Elena Santizo sat by the departure gate in El Paso, Texas on Friday with a rosary around her neck, waiting nervously to board a plane for the first time in her life. Simply riding the escalator up to airport security gave the 39-year-old mother the jitters. She opted for the stairs instead.
"To tell my story is difficult," she said. "Everything I've lived through, so much, ever since I left Guatemala."
Santizo fled violence and an earthquake that destroyed her adobe home in the rural village where her family grew corn, beans, and squash. When she surrendered to border patrol agents in El Paso this spring, border authorities detained her and took her three children. She said she didn't hear from them for 20 days.
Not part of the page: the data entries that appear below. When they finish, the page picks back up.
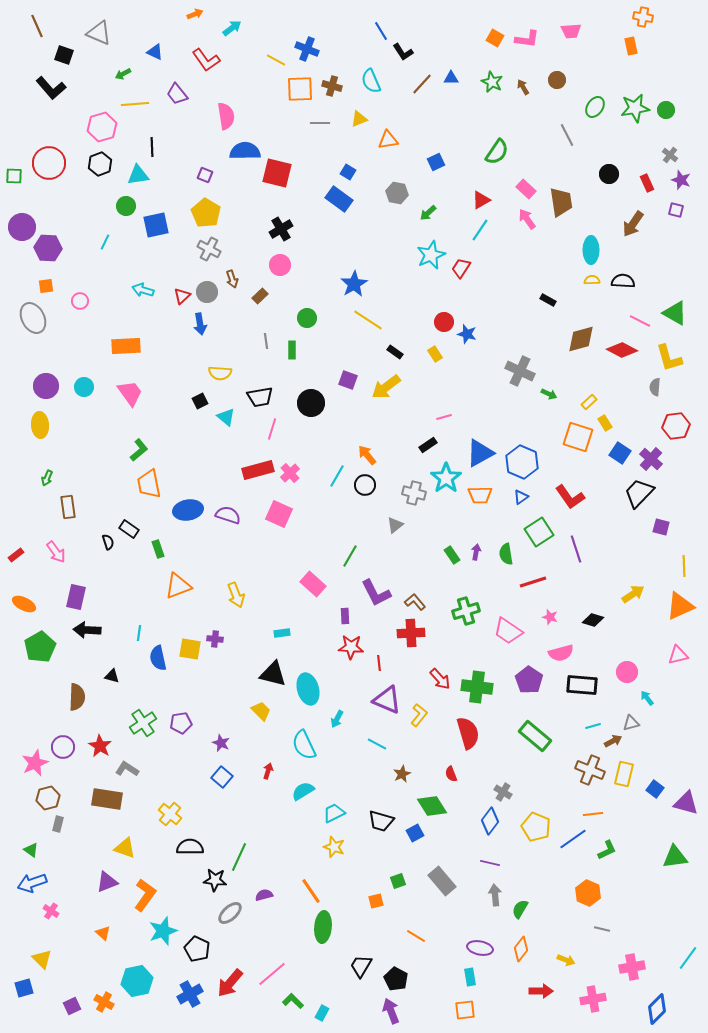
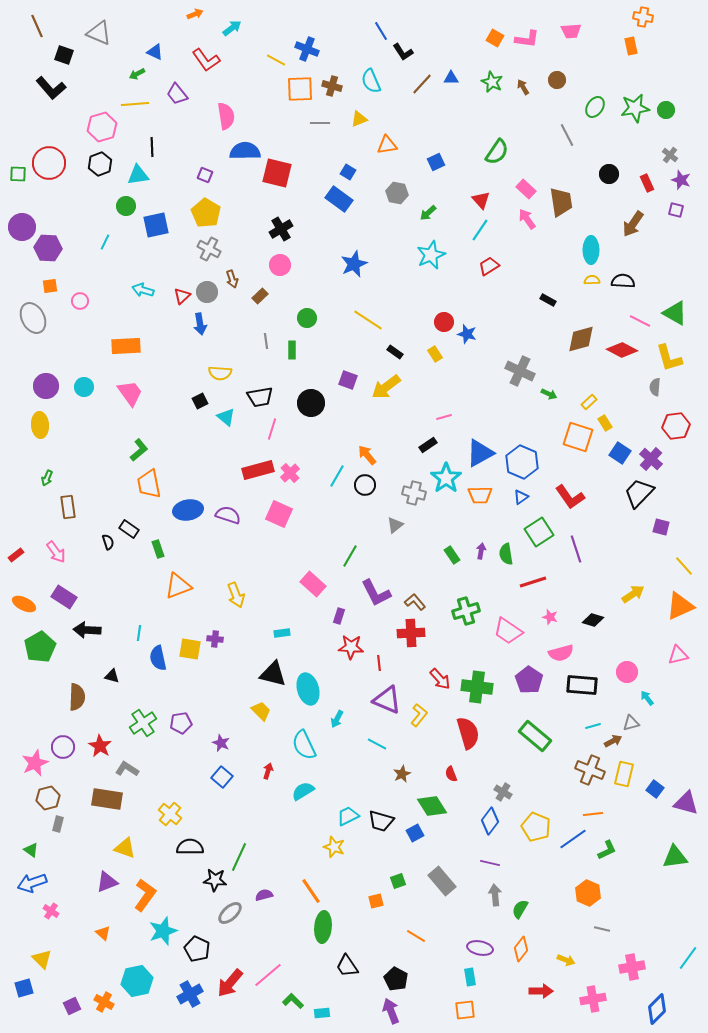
green arrow at (123, 74): moved 14 px right
orange triangle at (388, 140): moved 1 px left, 5 px down
green square at (14, 176): moved 4 px right, 2 px up
red triangle at (481, 200): rotated 42 degrees counterclockwise
red trapezoid at (461, 268): moved 28 px right, 2 px up; rotated 25 degrees clockwise
blue star at (354, 284): moved 20 px up; rotated 8 degrees clockwise
orange square at (46, 286): moved 4 px right
purple arrow at (476, 552): moved 5 px right, 1 px up
yellow line at (684, 566): rotated 40 degrees counterclockwise
purple rectangle at (76, 597): moved 12 px left; rotated 70 degrees counterclockwise
purple rectangle at (345, 616): moved 6 px left; rotated 21 degrees clockwise
cyan trapezoid at (334, 813): moved 14 px right, 3 px down
black trapezoid at (361, 966): moved 14 px left; rotated 65 degrees counterclockwise
pink line at (272, 974): moved 4 px left, 1 px down
cyan rectangle at (322, 1013): rotated 56 degrees clockwise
"I felt like hurting myself or killing myself," she said. "The suffering I endured will be very difficult to forget."
While in detention, Santizo and the other immigrant mothers consoled one another. Her husband, Angel, mailed her a birthday card hoping to cheer her up. She carried it with her in an envelope beside a Bible and her immigration paperwork when she was released on Thursday. She was at the airport the next morning, her sneakers still missing the laces that the guards removed at the detention center.
The flight from El Paso to Tennessee was the last leg in a more than 2,000-mile journey. Hours later, in a carpeted airport foyer, she finally embraced her children for the first time in three months.
"My son, how are you," she asked her 7-year-old between sobs, "It hurt so much when they took you away."
Santizo's children were released to their father, Angel, about a month ago. He'd been in the U.S. four years already, working the night shift at a factory. Knowing the risks, he said he agonized over the decision to bring his family to the U.S.
"When I knew they were in danger, I couldn't sleep, I fell into a depression," he said.
With their family together, he felt more at peace. But how long that peace will last is uncertain. His wife, who has come seeking asylum, is set to appear before an immigration judge next month.
The work of unifying families separated at the U.S./Mexico border continues even though the court-imposed deadlines to reunite them has past. In El Paso and beyond, the crisis has inspired ordinary citizens to get involved.
Lety Marquez and her husband Gino sacrificed their Vegas vacation and spent the last two weeks shuttling immigrant families from shelters to the airport instead.
"When my husband told me about what happened with the kids and the parents, I said, 'Okay, let's go. Let's do it'," Marquez, 46, said.
The couple runs a small transport company in El Paso. They met at a drive-in in neighboring Juárez, Mexico 26 years ago. Gino waved and smiled at his future wife from under a cowboy hat. Weeks later, Lety crossed the border unlawfully to move in with him. Now that they're married, she's a legal permanent resident, and they have four boys. Her sons are often on her mind as she ferries immigrant families.
"Last Saturday I moved, I think, 96 people," she said. "I was driving a 15-passenger van."
In other words, she made trips to the airport non-stop for roughly nine hours.
This Saturday, Marquez pulled up to a shelter in her Dodge Caravan and picked up a group from Guatemala. They wore donated clothing and carried little more than a tote bag and stuffed animal. A 4-year-old with a Ninja Turtle backpack got a smooch from a shelter volunteer before piling into the van. He was smiling, happy to be reunited with his mom two days ago. She climbed silently in the backseat. Like so many others, they have a future court date where they'll try and fight deportation.
Marquez said she overhears some of her passengers praying on the drive.
Inside the shelter, at lunchtime, volunteer cooks boiled eggs and fried potatoes. Shalini Thomas, a business student on summer break, managed travel logistics from a couch just beyond the kitchen.
"On a good day I go home at midnight and on a bad day I go home at 3 [a.m.] and then I do it again," she said.
When asked why she's not relaxing with her family in Iowa, Thomas said, "The same reason that so much of the American public is here and is donating is because showing our disagreement with what the government is doing by being present with these families is really important."
For the many volunteers and community organizations in this border city, the crisis of family separation isn't over. The Trump administration has yet to reunite hundreds of families it claims are ineligible for reunification. Going forward the government will have to report its progress to a federal judge as it works to resolve those remaining cases.